“I pay all the time when I have to sort things out with a guy”

The guy and I have been meeting for a couple of years, but for more than a year we have not seen each other because of the pandemic-we from different countries, talked in the video from the video. Now finally together. The problem is that when we find out the relationship, we quarrel or when I am jealous and I think that he does not love me, I begin to cry right in front of him.

This upset it, and I myself do not like it, because there can be no talk of any constructive conversation. I don’t want to roar every time, but I just can’t do anything about it. How to restrain emotions? How to understand why I am so upset? In other respects, I did not have such an emotional reaction.

Hope, as I understand it, is one of your problems in this situation is not tears, but your reaction to them. From the point of view of physiology, crying is a way of our body to get rid of stress. Another question is that, it seems, you are flooded with anxiety, which provokes violent emotional reactions. I will share with you some observations.

Firstly, it seems that you perceive your young man at the unconscious level of your young man as a “rescuer”

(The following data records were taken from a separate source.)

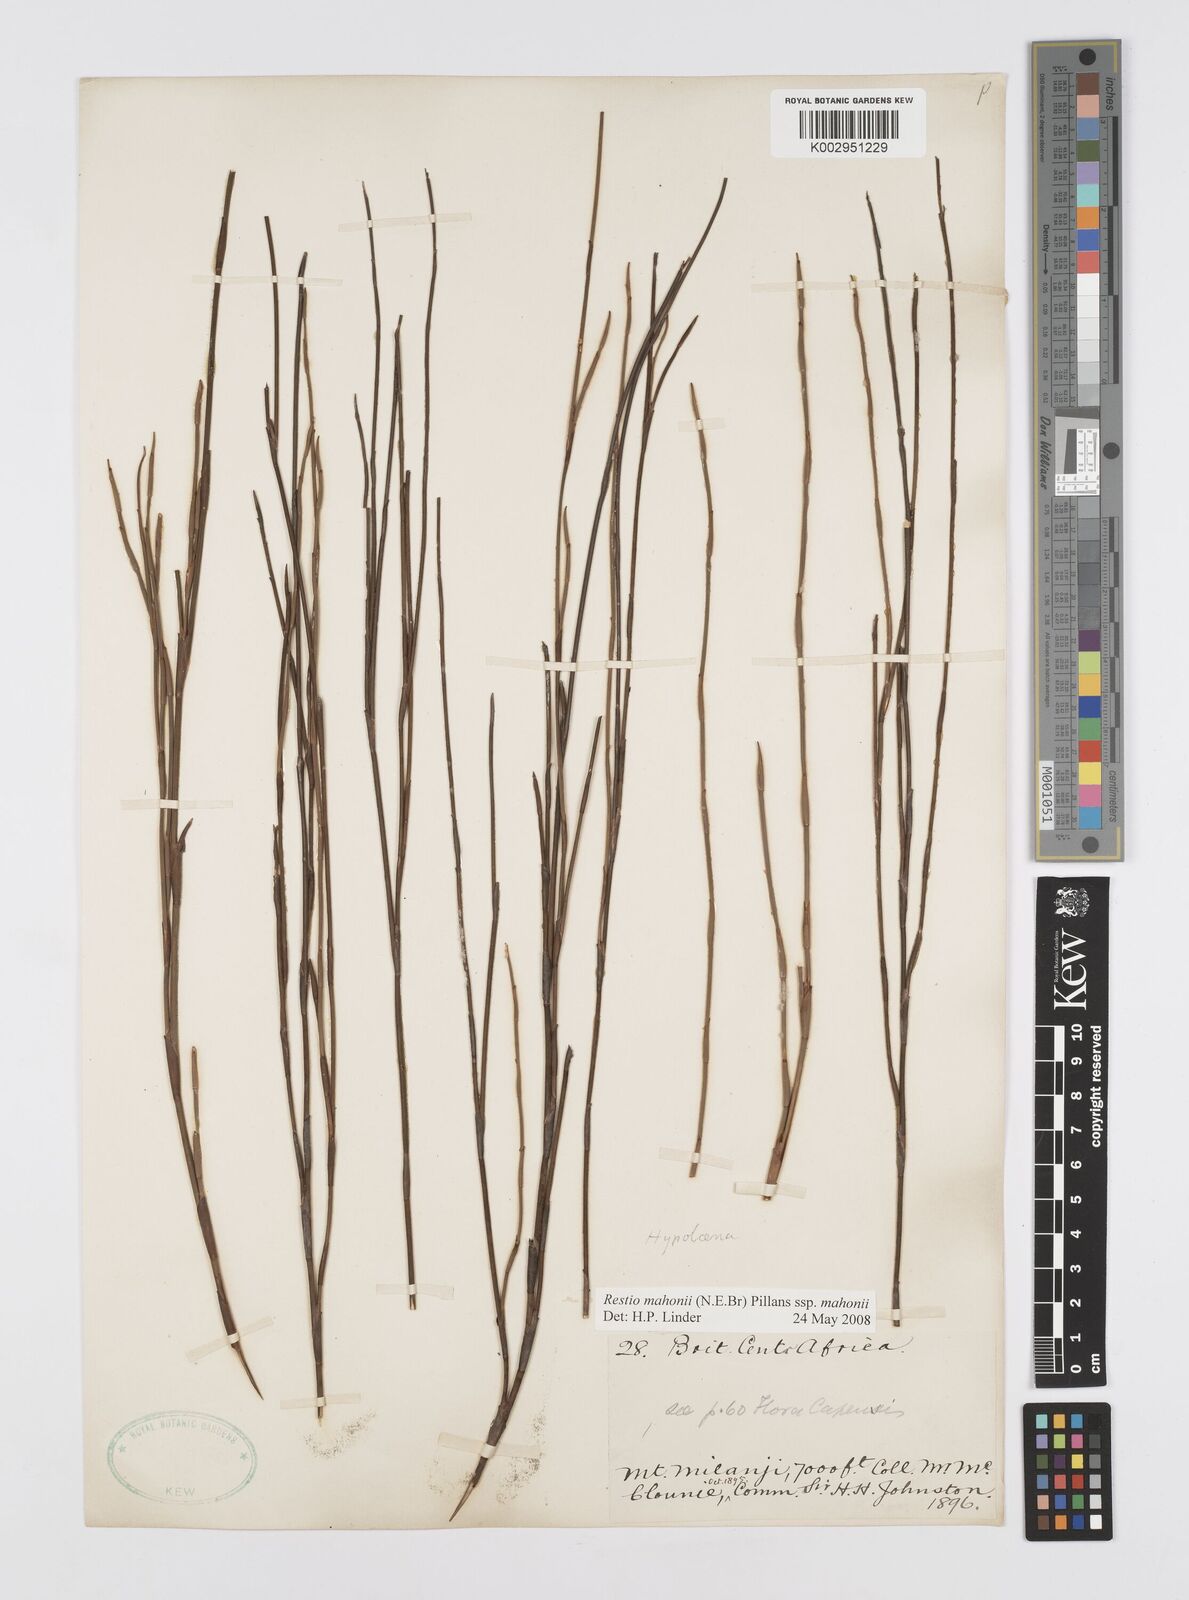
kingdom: Plantae
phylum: Tracheophyta
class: Liliopsida
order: Poales
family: Restionaceae
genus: Platycaulos
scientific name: Platycaulos mahonii
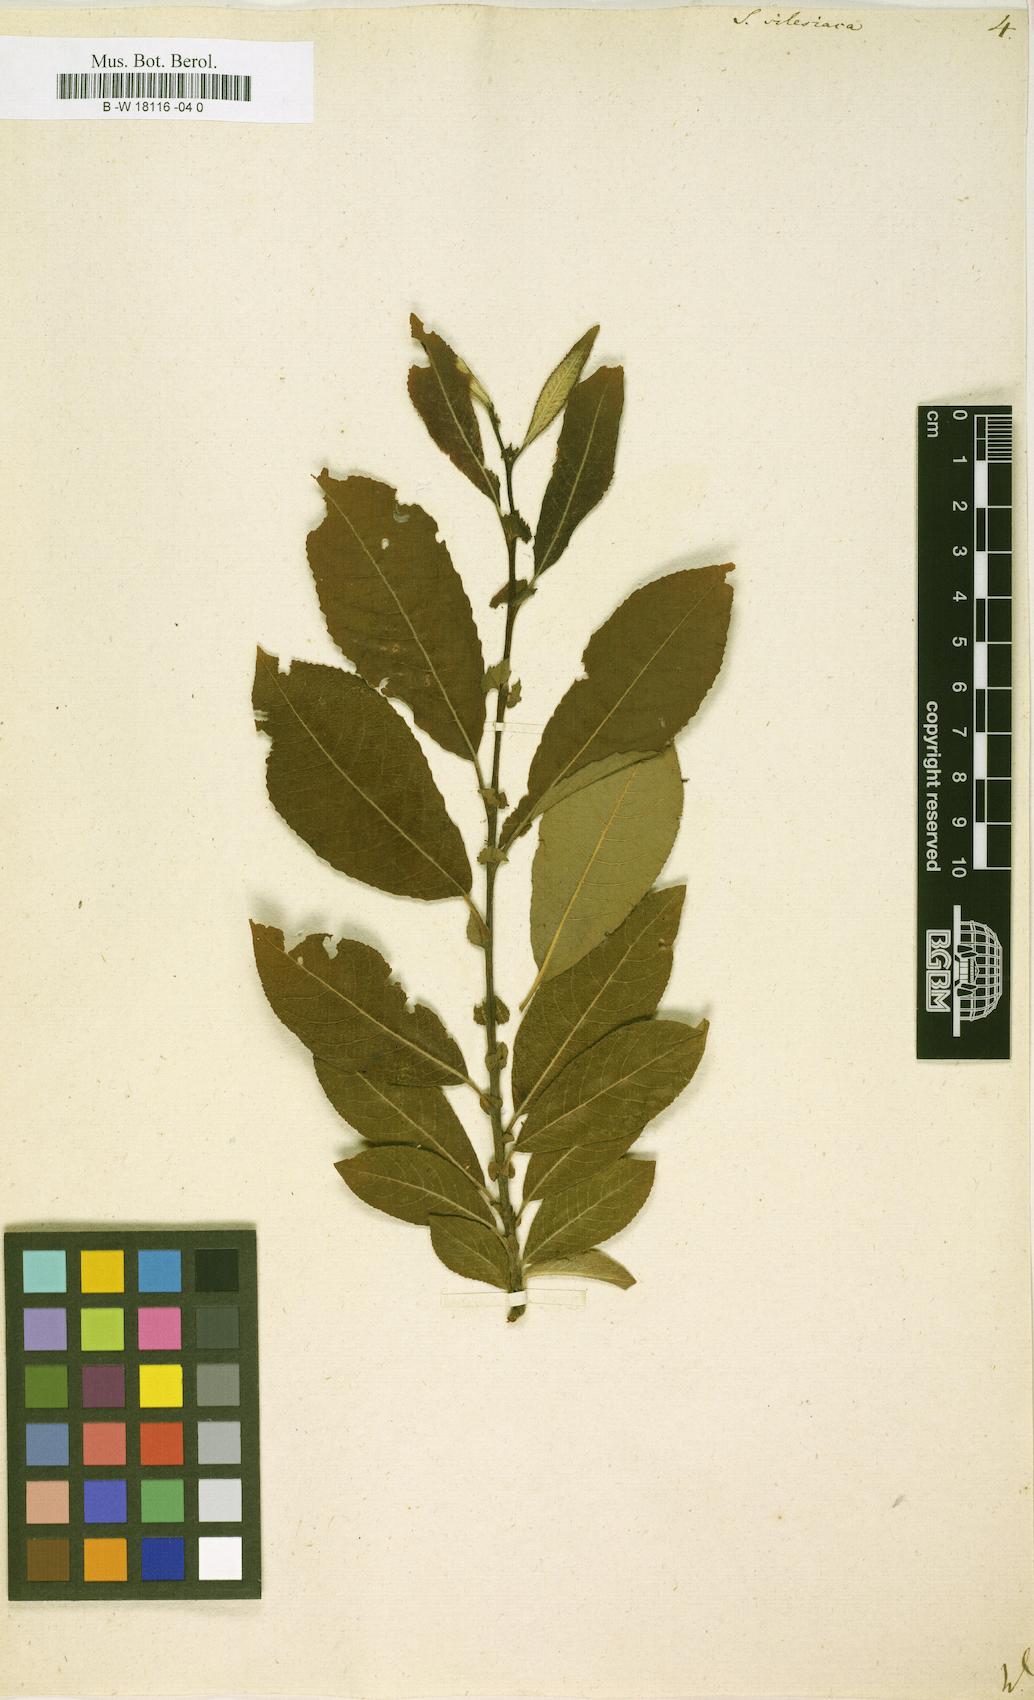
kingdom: Plantae
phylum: Tracheophyta
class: Magnoliopsida
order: Malpighiales
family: Salicaceae
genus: Salix
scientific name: Salix silesiaca
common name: Silesian willow
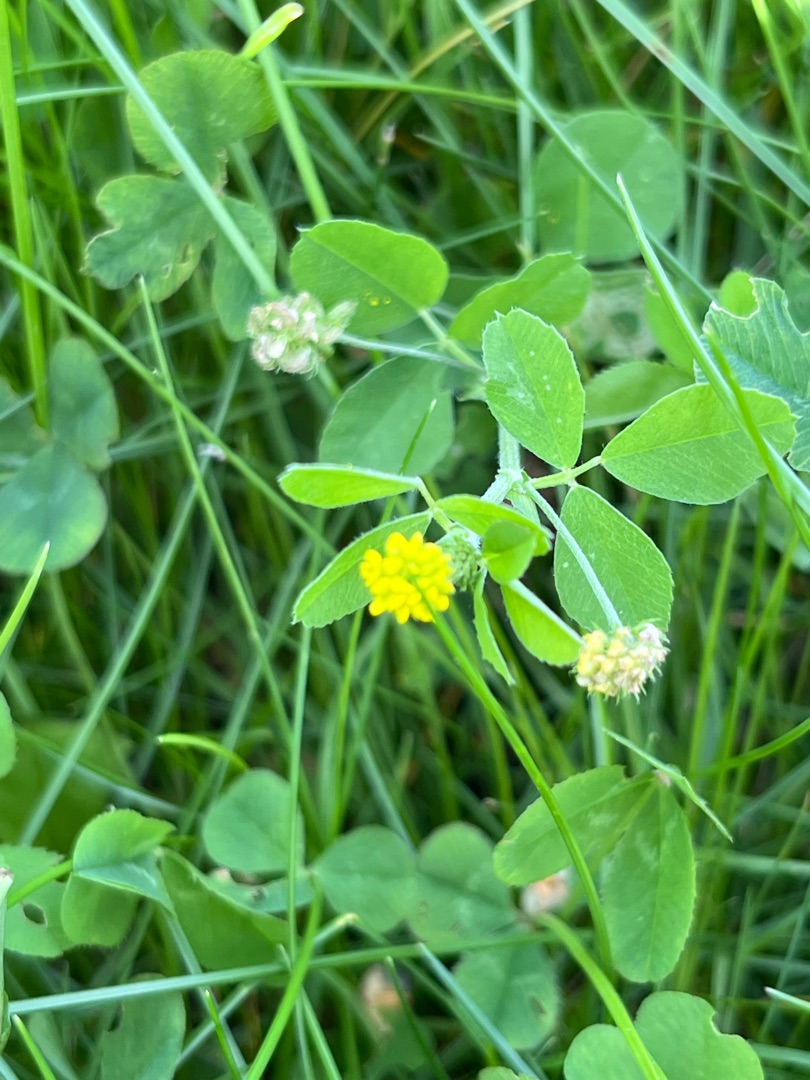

This means that, due to some events experienced in childhood, you feel unsafe, lonely, there is a lot of anxiety inside you. Having met with a sensitive man with empathy (and I am sure that your friend is like), all your pain began to go outside. From this and permanent tears.

The little girl inside suddenly felt hearing and began to give the signal “I’m here”. The previous men, apparently, did not have such sensitivity, so you did not cry so often, did not feel warm near them. Accordingly, this unconscious reaction cannot be stopped by rational control, and it is not necessary. It is important to understand exactly what trauma gives the signal.

Another moment. It seems that you are very worried about the possible rejection. Experiences about “do not love” and jealousy also reflect the inner sense of unsafe. This does not mean that you are wrong and your young man is perfect. But it seems that you permanent, every minute you need evidence of love and devotion.

Pandemia intensified the fear of loss, because you were in isolation from each other

The anxiety makes you even more dependent on the presence and guardianship of a man, makes you “small”. And the further, the stronger. The partner to such hidden control reacts with flight and guilt, which only fixes the vicious circle of your emotional instability. And again it is important to understand where the fear of being abandoned from what exactly in your children’s experience has triggered its appearance.

In addition, emotions manage a person if it is difficult for him to be aware of and pronounce them. For example, instead of the phrases “I’m sad now”, “insulting”, “I am angry” a sharp behavioral splash occurs. Perhaps you feel shame for your experiences or do not understand them, and an unconscious fantasy of the rescuer

Dar dacă nu sunteți un fan de jumătate de metru, dar doriți să fiți buni peste tot, atunci acest sex se află pentru tine. În centrul farmacie online ieftina noastre de data aceasta nu este doar un alt vibrator de iepure, ci un vibrator cu rotație. Vă reamintesc dacă ați uitat că vibratorii de iepure sunt astfel de tipi care au partea internă și „procesul” extern pentru stimularea clitorisului.

, the guardian only adds to avoid your feelings – the other person should take care of your emotional state.

This feature is often associated with the accusation of a child of his feelings instead of expressing empathy and support

“Stop angry”, “do not disgrace”, “what are you whining” – such phrases from parents form shame and fear of experiences. Therefore, when you are faced with natural feelings, you perceive them as a symptom of something inadequate and even more panic instead of living.

I think the cause of tears lies in these aspects. To become more stable, it is necessary to understand the reasons for the fear of losing a partner and fear of your own emotions.